# Required action
Examine the records and identify each line that includes the string "улицы". Copy those lines.

Segment Open

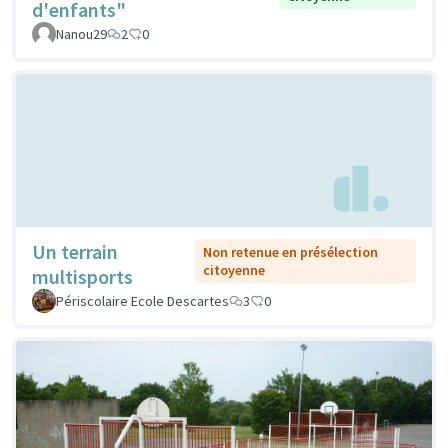
d'enfants"
Nanou29
2
0
Un terrain
Non retenue en présélection
citoyenne
multisports
Périscolaire Ecole Descartes
3
0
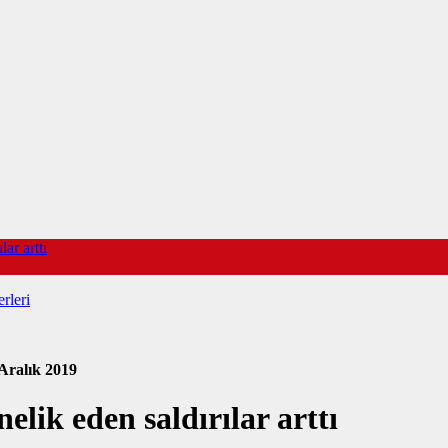
ar arttı
rleri
Aralık 2019
lik eden saldırılar arttı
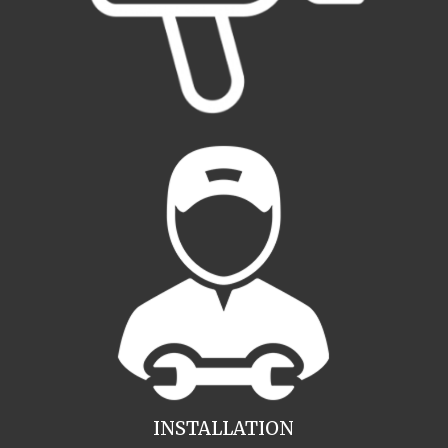
INSTALLATION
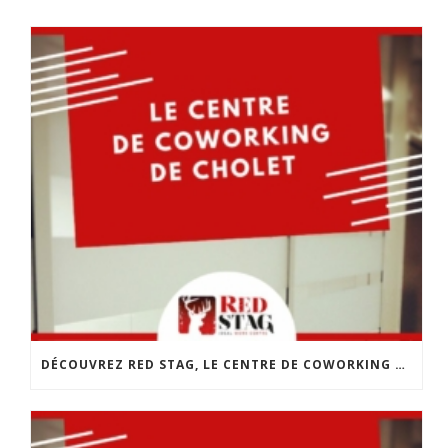
DÉCOUVREZ RED STAG, LE CENTRE DE COWORKING DE CHOLET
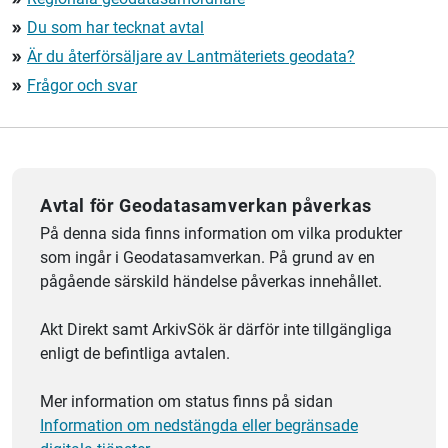
Du som har tecknat avtal
double_arrow
Är du återförsäljare av Lantmäteriets geodata?
double_arrow
Frågor och svar
double_arrow
Avtal för Geodatasamverkan påverkas
På denna sida finns information om vilka produkter
som ingår i Geodatasamverkan. På grund av en
pågående särskild händelse påverkas innehållet.
Akt Direkt samt ArkivSök är därför inte tillgängliga
enligt de befintliga avtalen.
Mer information om status finns på sidan
Information om nedstängda eller begränsade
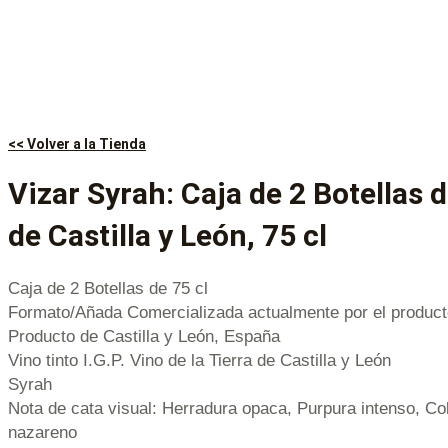
<< Volver a la Tienda
Vizar Syrah: Caja de 2 Botellas 
de Castilla y León, 75 cl
Caja de 2 Botellas de 75 cl
Formato/Añada Comercializada actualmente por el product
Producto de Castilla y León, España
Vino tinto I.G.P. Vino de la Tierra de Castilla y León
Syrah
Nota de cata visual: Herradura opaca, Purpura intenso, Co
nazareno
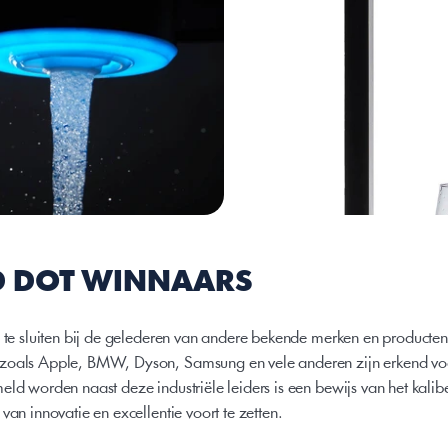
D DOT WINNAARS
n te sluiten bij de gelederen van andere bekende merken en producten 
zoals Apple, BMW, Dyson, Samsung en vele anderen zijn erkend voor
ld worden naast deze industriële leiders is een bewijs van het kalibe
van innovatie en excellentie voort te zetten.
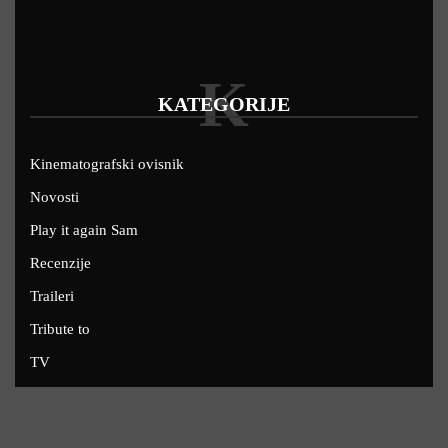
K
KATEGORIJE
Kinematografski ovisnik
Novosti
Play it again Sam
Recenzije
Traileri
Tribute to
TV
U kinima
Uskoro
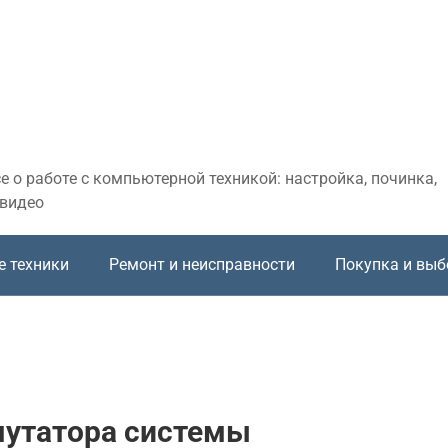
 о работе с компьютерной техникой: настройка, починка,
 видео
е техники
Ремонт и неисправности
Покупка и выб
мутатора системы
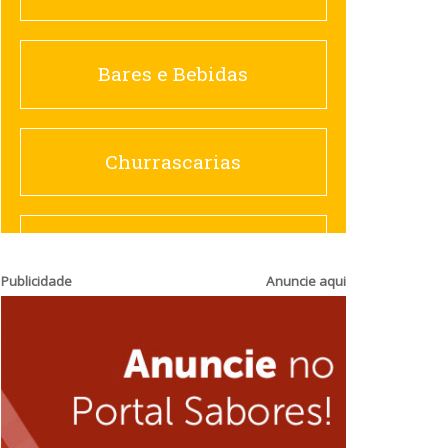
Churrascarias
Bares e Bebidas
Comida saudável
Churrascarias
Contemporânea
Comida saudável
Publicidade
Anuncie aqui
Doceria
Hamburguerias e
Sanduicherias
Espanhola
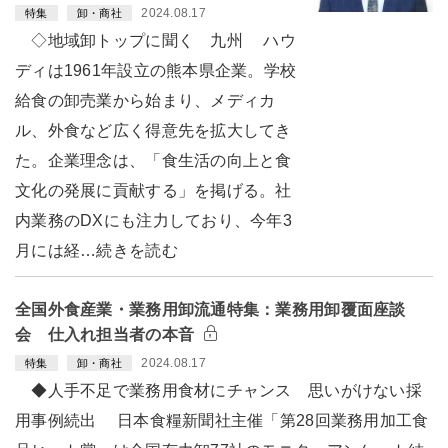
2024.08.17
特集
卸・商社
◇地域卸トップに聞く 九州 ハウ
ディは1961年設立の熊本県企業。学校
給食の卸売業から始まり、メディカ
ル、外食など広く得意先を拡大してき
た。企業理念は、「食生活の向上と食
文化の発展に貢献する」を掲げる。社
内業務のDXにも注力しており、今年3
月には経…続きを読む
全国外食産業・業務用卸流通特集：業務用卸覆面座談
会 仕入れ担当者の本音
2024.08.17
特集
卸・商社
◆人手不足で業務用食材にチャンス 思いがけない採
用事例続出 日本食糧新聞社主催「第28回業務用加工食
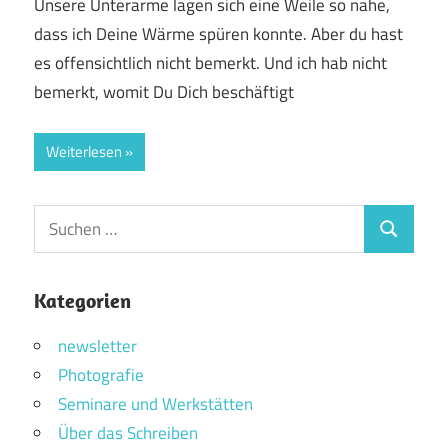
Unsere Unterarme lagen sich eine Weile so nahe,
dass ich Deine Wärme spüren konnte. Aber du hast
es offensichtlich nicht bemerkt. Und ich hab nicht
bemerkt, womit Du Dich beschäftigt
Weiterlesen
Suchen
Suchen
nach:
Kategorien
newsletter
Photografie
Seminare und Werkstätten
Über das Schreiben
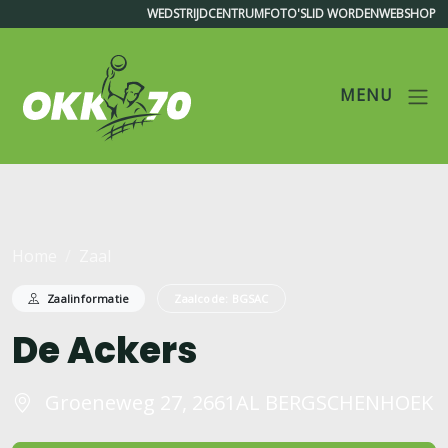
WEDSTRIJDCENTRUM
FOTO'S
LID WORDEN
WEBSHOP
MENU
OKK'70
Home
Zaal
Zaalinformatie
Zaalcode: BGSAC
De Ackers
Groeneweg 27, 2661AL BERGSCHENHOEK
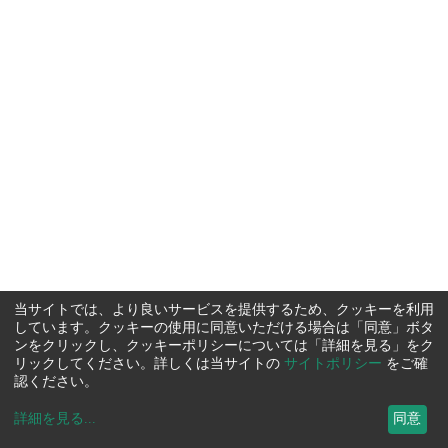
当サイトでは、より良いサービスを提供するため、クッキーを利用
しています。クッキーの使用に同意いただける場合は「同意」ボタ
ンをクリックし、クッキーポリシーについては「詳細を見る」をク
リックしてください。詳しくは当サイトの
サイトポリシー
をご確
認ください。
詳細を見る
...
同意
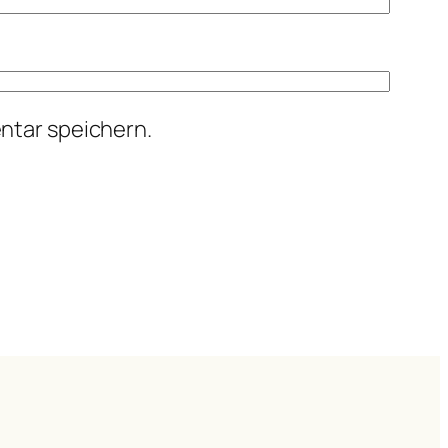
ntar speichern.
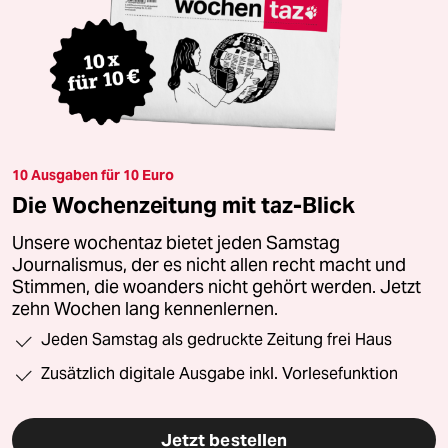
10 Ausgaben für 10 Euro
Die Wochenzeitung mit taz-Blick
Unsere wochentaz bietet jeden Samstag
Journalismus, der es nicht allen recht macht und
Stimmen, die woanders nicht gehört werden. Jetzt
zehn Wochen lang kennenlernen.
Jeden Samstag als gedruckte Zeitung frei Haus
Zusätzlich digitale Ausgabe inkl. Vorlesefunktion
Jetzt bestellen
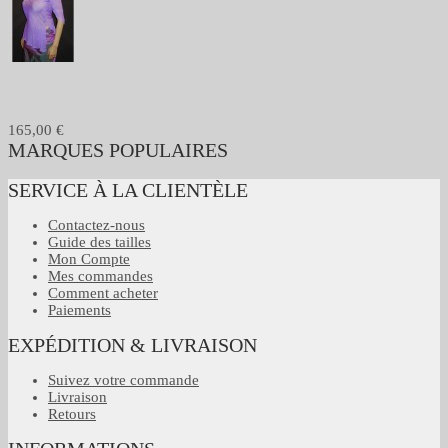
256
165,00 €
MARQUES POPULAIRES
Pas de tags
SERVICE À LA CLIENTÈLE
Contactez-nous
Guide des tailles
Mon Compte
Mes commandes
Comment acheter
Paiements
EXPÉDITION & LIVRAISON
Suivez votre commande
Livraison
Retours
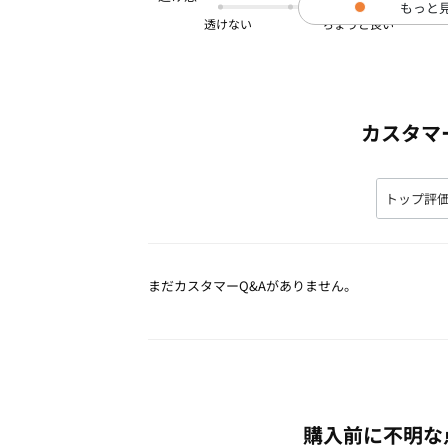
もっと
透けない
カスタマ
まだカスタマーQ&Aがありません。
購入前に不明な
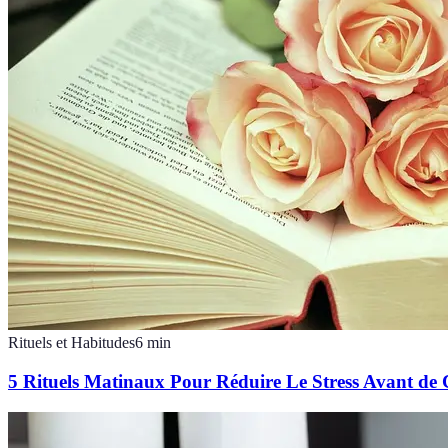
Rituels et Habitudes
6
min
5 Rituels Matinaux Pour Réduire Le Stress Avant d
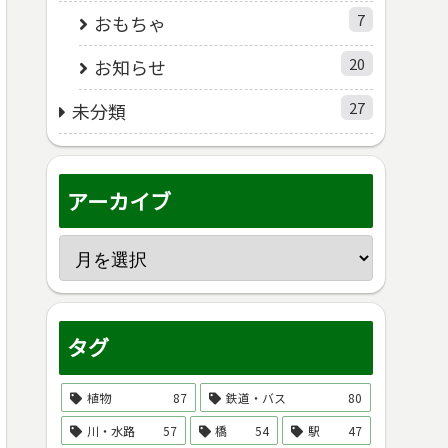
7
おもちゃ
20
お知らせ
27
未分類
アーカイブ
タグ
植物
87
鉄道・バス
80
川・水路
57
橋
54
駅
47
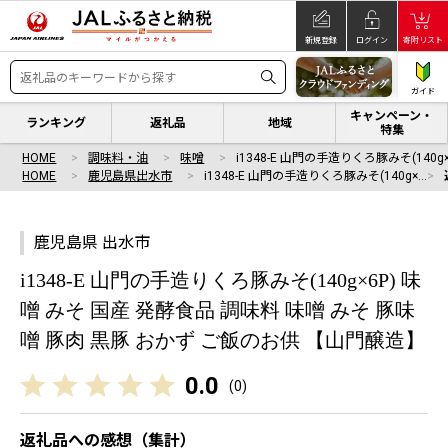
新規登録
ログイン
寄附リスト
ガイド
キャンペーン・
ランキング
返礼品
地域
特集
HOME
調味料・油
味噌
i1348-E 山門の手造りくろ豚みそ(140g
HOME
鹿児島県出水市
i1348-E 山門の手造りくろ豚みそ(140g×…
鹿児島県 出水市
i1348-E 山門の手造りくろ豚みそ(140g×6P) 味
噌 みそ 国産 発酵食品 調味料 味噌 みそ 豚味
噌 豚肉 黒豚 おかず ご飯のお供 【山門醸造】
0.0
(
0
)
返礼品への感想（集計）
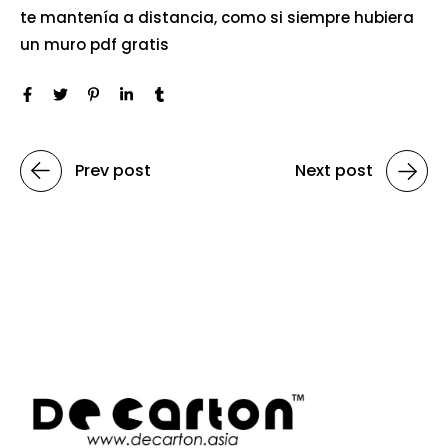
te mantenía a distancia, como si siempre hubiera
un muro pdf gratis
Prev post
Next post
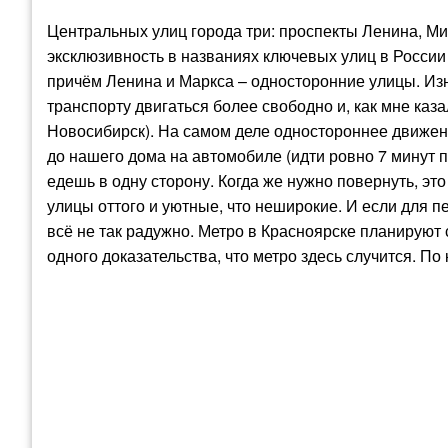
Центральных улиц города три: проспекты Ленина, Мир
эксклюзивность в названиях ключевых улиц в России
причём Ленина и Маркса – односторонние улицы. Изн
транспорту двигаться более свободно и, как мне каз
Новосибирск). На самом деле одностороннее движен
до нашего дома на автомобиле (идти ровно 7 минут п
едешь в одну сторону. Когда же нужно повернуть, эт
улицы оттого и уютные, что неширокие. И если для 
всё не так радужно. Метро в Красноярске планируют с
одного доказательства, что метро здесь случится. По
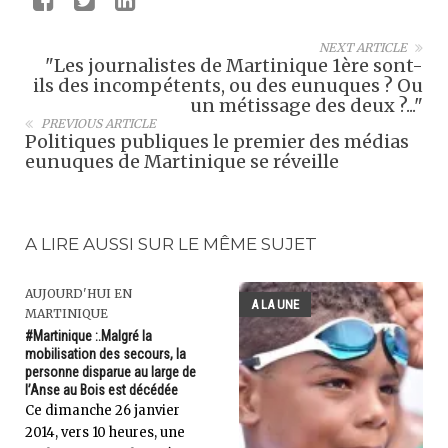
NEXT ARTICLE
"Les journalistes de Martinique 1ère sont-
ils des incompétents, ou des eunuques ? Ou
un métissage des deux ?..."
PREVIOUS ARTICLE
Politiques publiques le premier des médias
eunuques de Martinique se réveille
A LIRE AUSSI SUR LE MÊME SUJET
AUJOURD'HUI EN
A LA UNE
MARTINIQUE
#Martinique :.Malgré la
mobilisation des secours, la
personne disparue au large de
l’Anse au Bois est décédée
Ce dimanche 26 janvier
2014, vers 10 heures, une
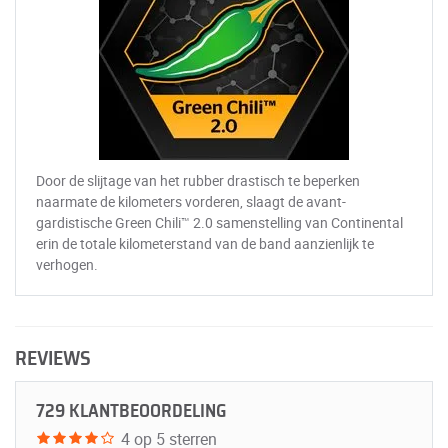
Door de slijtage van het rubber drastisch te beperken
naarmate de kilometers vorderen, slaagt de avant-
gardistische Green Chili™ 2.0 samenstelling van Continental
erin de totale kilometerstand van de band aanzienlijk te
verhogen.
REVIEWS
729 KLANTBEOORDELING
4 op 5 sterren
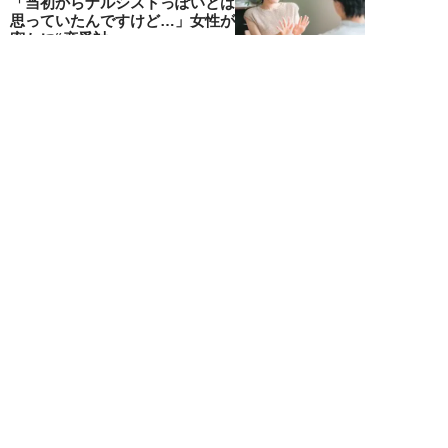
「当初からナルシストっぽいとは
思っていたんですけど…」女性が
密かに“恋愛対...
堺屋大地
NEW!
恋愛・結婚
2026年08月02日
「ダサい中年男性」に共通す
る“時代遅れのファッション”と
は。100万円の「...
堺屋大地
NEW!
恋愛・結婚
2026年08月01日
食事デート中、実は女性から「幻
滅されている」40・50代男性の
特徴5つ。「...
堺屋大地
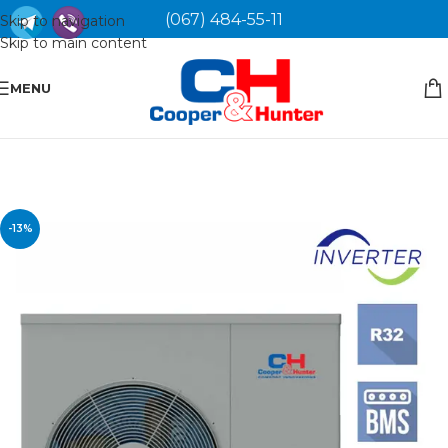
(067) 484-55-11
Skip to navigation
Skip to main content
MENU
-13%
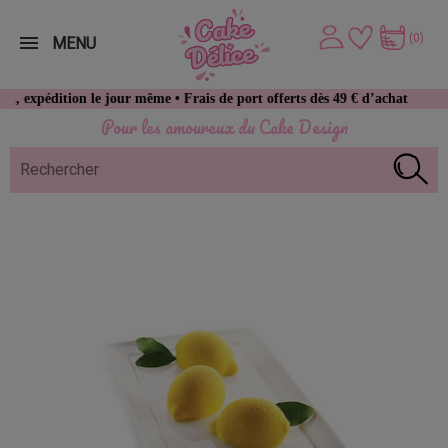
(0)
MENU
tion le jour même • Frais de port offerts dès 49 € d’achat
Pour les amoureux du Cake Design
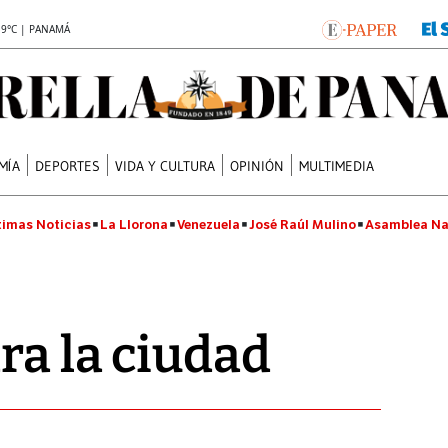
.9°C | PANAMÁ
MÍA
DEPORTES
VIDA Y CULTURA
OPINIÓN
MULTIMEDIA
timas Noticias
La Llorona
Venezuela
José Raúl Mulino
Asamblea Na
ra la ciudad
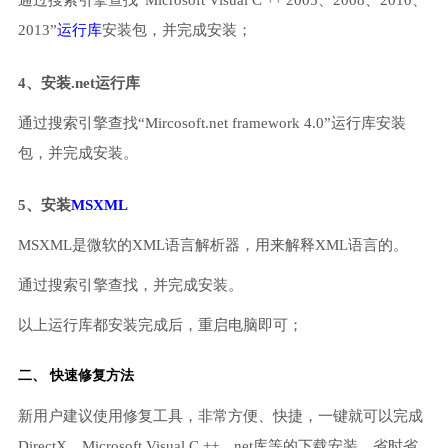
通过搜索引擎查找“Microsoft Visual C ++ 2005、2008、2010、
2013”
运行库
安装包，并完成安装；
4、安装.net运行库
通过搜索引擎查找“Mircosoft.net framework 4.0”运行库安装
包，并完成安装。
5、安装
MSXML
MSXML是微软的XML语言解析器，用来解释XML语言的。
通过搜索引擎查找，并完成安装。
以上运行库都安装完成后，重启电脑即可；
二、 快速修复方法
新用户建议使用修复工具，非常方便、快捷，一键就可以完成
DirectX、Microsoft Visual C ++、net库等的下载安装，省时省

Segment Closed

# Completed task
причём Ленина и Маркса – односторонние улицы. Изн
улицы оттого и уютные, что неширокие. И если для 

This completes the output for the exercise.